Я собрался было включить настольную лампу, но передумал; за окном потоп низвергался с доисторическим упорством, переполненные водосточные трубы завывали, хрипели и хрюкали; Напокос растворился в вечернем мареве, книга в моих руках утомленно закрылась сама собой…

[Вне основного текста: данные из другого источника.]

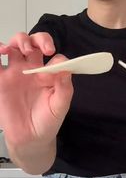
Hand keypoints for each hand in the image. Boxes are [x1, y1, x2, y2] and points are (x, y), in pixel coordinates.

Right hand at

Нельзя сказать, чтобы Руссо был моим любимым писателем. Уж чересчур глубоко проникнут он галльским духом, к тому же излишне прост и прямолинеен. По моему скромному суждению, главный вопрос культуры — это вопрос парадигм, а французы постоянно грешили тем, что относились с презрением к этой многоплановости построения духовного мира (о чем, собственно, свидетельствует и вся их история от Великой французской революции до наших дней), и посему увязали в «конкретности повседневной жизни», в прагматизме, достойном разве что американцев… Скажут тоже, «конкретность»! Мне это слово чуждо, я склонен считать, что народ, заведомо неспособный уловить некий абсолютный смысл в выражении «вещь в себе», не способен к метафизике. Французы ввозят от нас фосфаты и шерсть — не помешало бы им ввозить кое-что из высшей теории чисел… Я уверен, им бы это очень пригодилось. Но каждому, как говорится, свое: раз уж зашла речь о Руссо, то я предпочитаю его скромный опус «О неравенстве» его пресловутому «Общественному договору». Эта книга меня по крайней мере забавляет, другая же вызывает этакий моральный дискомфорт, нарушающий сон и обмен веществ, напоминая о газетах, политике и прочих социальных мерзостях, порождаемых самим понятием «договор». Не исключено, что от моих мыслей попахивает нафталином, как говаривал мой остроумный женевский коллега Лагранж, не исключено, я не спорю, однако от Руссо пахнет порохом и гильотиной. Равенство — это вовсе не Закон, а всего лишь социальная установка. Предпосылка, чаяние, утопия. Французы, как правило, не понимают, не хотят понять, что искусство маневрировать принципами остается банальнейшим приемом прагматизма, в то время как закон, ЗАКОН — это одна из существенных составляющих бытия. Смешивать эти понятия — значит смешивать сущность и надежду, небо и землю, богов и людей. Если бы каким-нибудь чудом Руссо ожил, я пригласил бы его в Геннополис. Хоть на семестр. Во Франции-то он как пить дать снова стал бы атеистом и снова — католиком, снова роялистом и снова — республиканцем и в конце концов оказался бы (как ему, впрочем, и подобает) перед неким комитетом общественного спасения, в качестве обвиняемого или прокурора, что с точки зрения абсолюта — абсолютно все равно.